Pharmacokinetic Drug-Drug Interactions Between Letermovir and the Immunosuppressants Cyclosporine, Tacrolimus, Sirolimus, and Mycophenolate Mofetil

• Published in: Journal of clinical pharmacology Vol. 59; no. 10; p. 1331
• Main Authors: McCrea, Jacqueline B, Macha, Sreeraj, Adedoyin, Adedayo, Marshall, William, Menzel, Karsten, Cho, Carolyn R, Liu, Fang, Zhao, Tian, Levine, Vanessa, Kraft, Walter K, Yoon, Esther, Panebianco, Deborah, Stoch, S Aubrey, Iwamoto, Marian
• Format: Journal Article
• Language: English
• Published: England 01.10.2019
• Subjects: letermovir; immunosuppressant; cytomegalovirus; drug-drug interaction
• ISSN: 1552-4604
• DOI: 10.1002/jcph.1423

Letermovir (AIC246, MK-8228) is a human cytomegalovirus terminase inhibitor indicated for the prophylaxis of cytomegalovirus infection and disease in allogeneic hematopoietic stem cell transplant recipients that is also being investigated for use in other transplant settings.

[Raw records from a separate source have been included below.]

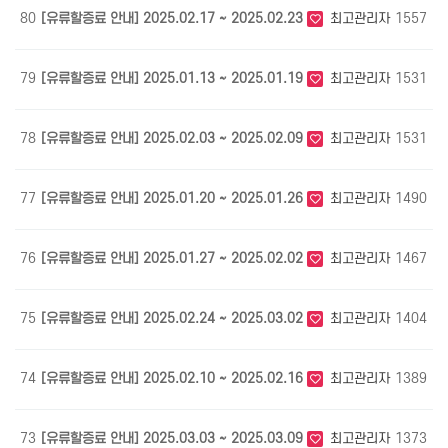
80
[유류할증료 안내] 2025.02.17 ~ 2025.02.23
최고관리자
1557
0
79
[유류할증료 안내] 2025.01.13 ~ 2025.01.19
최고관리자
1531
0
78
[유류할증료 안내] 2025.02.03 ~ 2025.02.09
최고관리자
1531
0
77
[유류할증료 안내] 2025.01.20 ~ 2025.01.26
최고관리자
1490
0
76
[유류할증료 안내] 2025.01.27 ~ 2025.02.02
최고관리자
1467
0
75
[유류할증료 안내] 2025.02.24 ~ 2025.03.02
최고관리자
1404
0
74
[유류할증료 안내] 2025.02.10 ~ 2025.02.16
최고관리자
1389
0
73
[유류할증료 안내] 2025.03.03 ~ 2025.03.09
최고관리자
1373
0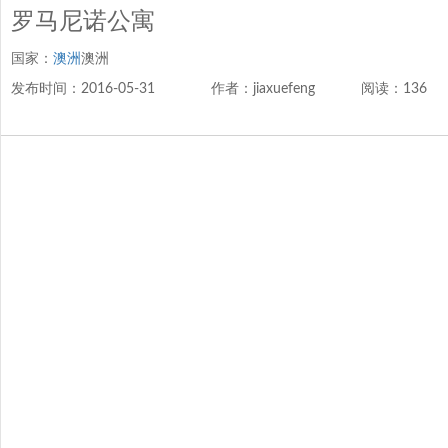
罗马尼诺公寓
国家：
澳洲
澳洲
发布时间：2016-05-31
作者：jiaxuefeng
阅读：136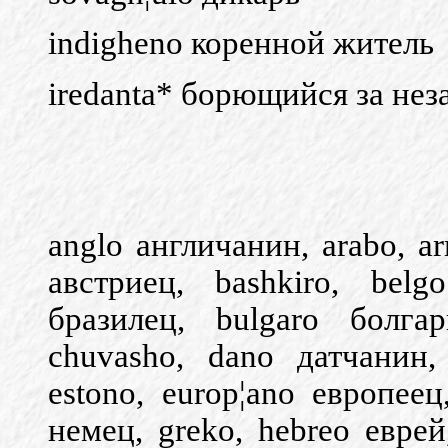
indigheno коренной житель
iredanta* борющийся за не
anglo англичанин, arabo, ar
австриец, bashkiro, belgo
бразилец, bulgaro болга
chuvasho, dano датчанин,
estono, europ¦ano европеец
немец, greko, hebreo еврей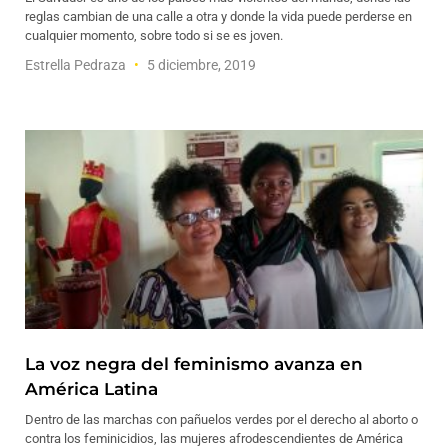
reglas cambian de una calle a otra y donde la vida puede perderse en
cualquier momento, sobre todo si se es joven.
Estrella Pedraza
5 diciembre, 2019
La voz negra del feminismo avanza en
América Latina
Dentro de las marchas con pañuelos verdes por el derecho al aborto o
contra los feminicidios, las mujeres afrodescendientes de América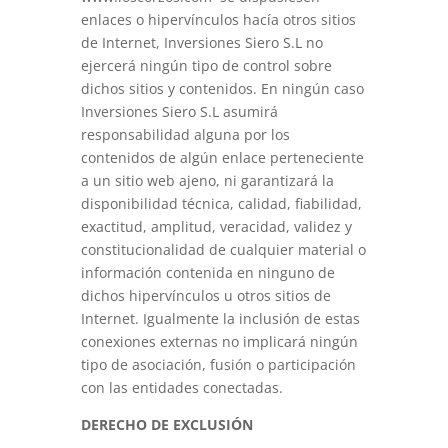
enlaces o hipervínculos hacía otros sitios
de Internet, Inversiones Siero S.L no
ejercerá ningún tipo de control sobre
dichos sitios y contenidos. En ningún caso
Inversiones Siero S.L asumirá
responsabilidad alguna por los
contenidos de algún enlace perteneciente
a un sitio web ajeno, ni garantizará la
disponibilidad técnica, calidad, fiabilidad,
exactitud, amplitud, veracidad, validez y
constitucionalidad de cualquier material o
información contenida en ninguno de
dichos hipervínculos u otros sitios de
Internet. Igualmente la inclusión de estas
conexiones externas no implicará ningún
tipo de asociación, fusión o participación
con las entidades conectadas.
DERECHO DE EXCLUSIÓN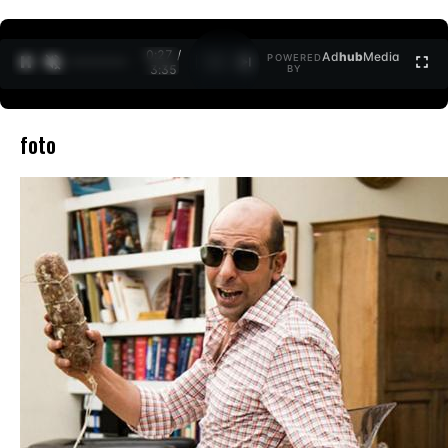
0:27 /
Ad
hub
Media
POWERED
1
/
2
3:35
BY
foto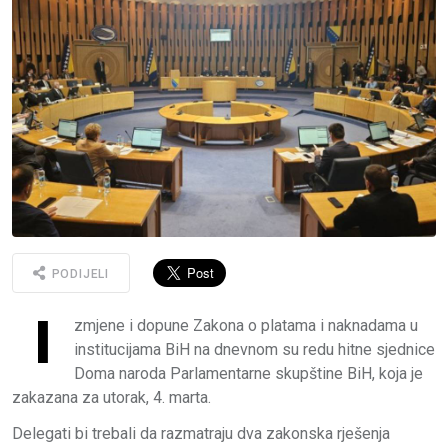
PODIJELI
I
zmjene i dopune Zakona o platama i naknadama u
institucijama BiH na dnevnom su redu hitne sjednice
Doma naroda Parlamentarne skupštine BiH, koja je
zakazana za utorak, 4. marta.
Delegati bi trebali da razmatraju dva zakonska rješenja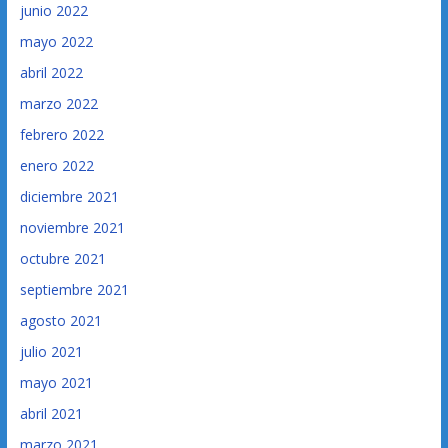
junio 2022
mayo 2022
abril 2022
marzo 2022
febrero 2022
enero 2022
diciembre 2021
noviembre 2021
octubre 2021
septiembre 2021
agosto 2021
julio 2021
mayo 2021
abril 2021
marzo 2021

Many transplant patients receive immunosuppressant drugs, of which several have narrow therapeutic ranges. There is a potential for the coadministration of letermovir with these agents, and any potential effect on their pharmacokinetics (PK) must be understood. Five phase 1 trials were conducted in 73 healthy female participants to evaluate the effect of letermovir on the PK of cyclosporine, tacrolimus, sirolimus, and mycophenolic acid (active metabolite of mycophenolate mofetil [MMF]), as well as the effect of cyclosporine and MMF on letermovir PK. Safety and tolerability were also assessed. Coadministration of letermovir with cyclosporine, tacrolimus, and sirolimus resulted in 1.7-, 2.4-, and 3.4-fold increases in area under the plasma concentration-time curve and 1.1-, 1.6-, and 2.8-fold increases in maximum plasma concentration, respectively, of the immunosuppressants. Coadministration of letermovir and MMF had no meaningful effect on the PK of mycophenolic acid. Coadministration with cyclosporine increased letermovir area under the plasma concentration-time curve by 2.1-fold and maximum plasma concentration by 1.5-fold, while coadministration with MMF did not meaningfully affect the PK of letermovir. Given the increased exposures of cyclosporine, tacrolimus, and sirolimus, frequent monitoring of concentrations should be performed during administration and at discontinuation of letermovir, with dose adjustment as needed. These data support the reduction in clinical dosage of letermovir (to 240 mg) upon coadministration with cyclosporine.